What needs to be done ▸ Restate the records so that not a single word differs.

Page segmentation data:

==============================

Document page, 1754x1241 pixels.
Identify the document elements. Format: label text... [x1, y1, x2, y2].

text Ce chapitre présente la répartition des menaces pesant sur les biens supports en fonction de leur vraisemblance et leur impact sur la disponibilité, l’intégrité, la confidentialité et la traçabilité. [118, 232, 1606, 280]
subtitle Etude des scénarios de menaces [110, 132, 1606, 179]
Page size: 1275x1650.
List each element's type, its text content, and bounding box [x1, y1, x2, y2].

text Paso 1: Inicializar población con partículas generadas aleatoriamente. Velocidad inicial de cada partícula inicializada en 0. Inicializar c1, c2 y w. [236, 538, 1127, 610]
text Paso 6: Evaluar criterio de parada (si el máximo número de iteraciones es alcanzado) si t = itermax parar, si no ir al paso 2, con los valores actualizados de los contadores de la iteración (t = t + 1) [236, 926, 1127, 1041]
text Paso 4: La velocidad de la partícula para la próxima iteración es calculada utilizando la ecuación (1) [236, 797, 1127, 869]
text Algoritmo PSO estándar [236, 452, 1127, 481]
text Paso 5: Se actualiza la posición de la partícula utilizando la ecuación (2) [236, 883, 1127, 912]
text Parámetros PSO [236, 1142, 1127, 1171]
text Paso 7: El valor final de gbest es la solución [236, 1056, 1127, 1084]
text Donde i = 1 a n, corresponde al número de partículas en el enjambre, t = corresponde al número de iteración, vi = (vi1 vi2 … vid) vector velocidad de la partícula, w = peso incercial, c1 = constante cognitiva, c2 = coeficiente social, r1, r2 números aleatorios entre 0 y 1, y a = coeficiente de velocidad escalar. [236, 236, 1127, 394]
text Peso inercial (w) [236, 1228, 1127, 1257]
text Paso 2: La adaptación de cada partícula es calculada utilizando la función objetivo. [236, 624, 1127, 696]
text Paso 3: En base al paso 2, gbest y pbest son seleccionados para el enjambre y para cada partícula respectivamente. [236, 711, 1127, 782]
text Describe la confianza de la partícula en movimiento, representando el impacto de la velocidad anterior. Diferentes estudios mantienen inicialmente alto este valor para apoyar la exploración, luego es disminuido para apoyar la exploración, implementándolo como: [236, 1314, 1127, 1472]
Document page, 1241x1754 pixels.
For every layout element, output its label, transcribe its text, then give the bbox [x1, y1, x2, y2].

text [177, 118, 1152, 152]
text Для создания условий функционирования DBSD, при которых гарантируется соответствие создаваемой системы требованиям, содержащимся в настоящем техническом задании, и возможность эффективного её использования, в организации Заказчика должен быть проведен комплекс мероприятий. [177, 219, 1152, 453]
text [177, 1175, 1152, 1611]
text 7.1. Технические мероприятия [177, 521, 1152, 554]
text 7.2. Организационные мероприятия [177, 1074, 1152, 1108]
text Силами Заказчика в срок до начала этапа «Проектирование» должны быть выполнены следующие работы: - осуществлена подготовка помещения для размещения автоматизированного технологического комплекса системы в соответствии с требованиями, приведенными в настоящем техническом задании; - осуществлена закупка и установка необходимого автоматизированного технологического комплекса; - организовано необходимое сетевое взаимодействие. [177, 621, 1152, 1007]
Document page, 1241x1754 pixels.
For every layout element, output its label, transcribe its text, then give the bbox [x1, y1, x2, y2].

==============================

Solution for this task ▸
Document page, 1754x1241 pixels.
Identify the document elements. Format: label text... [x1, y1, x2, y2].

text Ce chapitre présente la répartition des menaces pesant sur les biens supports en fonction de leur vraisemblance et leur impact sur la disponibilité, l’intégrité, la confidentialité et la traçabilité. [118, 232, 1606, 280]
subtitle Etude des scénarios de menaces [110, 132, 1606, 179]
Page size: 1275x1650.
List each element's type, its text content, and bounding box [x1, y1, x2, y2].

text Paso 1: Inicializar población con partículas generadas aleatoriamente. Velocidad inicial de cada partícula inicializada en 0. Inicializar c1, c2 y w. [236, 538, 1127, 610]
text Paso 6: Evaluar criterio de parada (si el máximo número de iteraciones es alcanzado) si t = itermax parar, si no ir al paso 2, con los valores actualizados de los contadores de la iteración (t = t + 1) [236, 926, 1127, 1041]
text Paso 4: La velocidad de la partícula para la próxima iteración es calculada utilizando la ecuación (1) [236, 797, 1127, 869]
text Algoritmo PSO estándar [236, 452, 1127, 481]
text Paso 5: Se actualiza la posición de la partícula utilizando la ecuación (2) [236, 883, 1127, 912]
text Parámetros PSO [236, 1142, 1127, 1171]
text Paso 7: El valor final de gbest es la solución [236, 1056, 1127, 1084]
text Donde i = 1 a n, corresponde al número de partículas en el enjambre, t = corresponde al número de iteración, vi = (vi1 vi2 … vid) vector velocidad de la partícula, w = peso incercial, c1 = constante cognitiva, c2 = coeficiente social, r1, r2 números aleatorios entre 0 y 1, y a = coeficiente de velocidad escalar. [236, 236, 1127, 394]
text Peso inercial (w) [236, 1228, 1127, 1257]
text Paso 2: La adaptación de cada partícula es calculada utilizando la función objetivo. [236, 624, 1127, 696]
text Paso 3: En base al paso 2, gbest y pbest son seleccionados para el enjambre y para cada partícula respectivamente. [236, 711, 1127, 782]
text Describe la confianza de la partícula en movimiento, representando el impacto de la velocidad anterior. Diferentes estudios mantienen inicialmente alto este valor para apoyar la exploración, luego es disminuido para apoyar la exploración, implementándolo como: [236, 1314, 1127, 1472]
Document page, 1241x1754 pixels.
For every layout element, output its label, transcribe its text, then give the bbox [x1, y1, x2, y2].

text [177, 118, 1152, 152]
text Для создания условий функционирования DBSD, при которых гарантируется соответствие создаваемой системы требованиям, содержащимся в настоящем техническом задании, и возможность эффективного её использования, в организации Заказчика должен быть проведен комплекс мероприятий. [177, 219, 1152, 453]
text [177, 1175, 1152, 1611]
text 7.1. Технические мероприятия [177, 521, 1152, 554]
text 7.2. Организационные мероприятия [177, 1074, 1152, 1108]
text Силами Заказчика в срок до начала этапа «Проектирование» должны быть выполнены следующие работы: - осуществлена подготовка помещения для размещения автоматизированного технологического комплекса системы в соответствии с требованиями, приведенными в настоящем техническом задании; - осуществлена закупка и установка необходимого автоматизированного технологического комплекса; - организовано необходимое сетевое взаимодействие. [177, 621, 1152, 1007]
Document page, 1241x1754 pixels.
For every layout element, output its label, transcribe its text, then give the bbox [x1, y1, x2, y2].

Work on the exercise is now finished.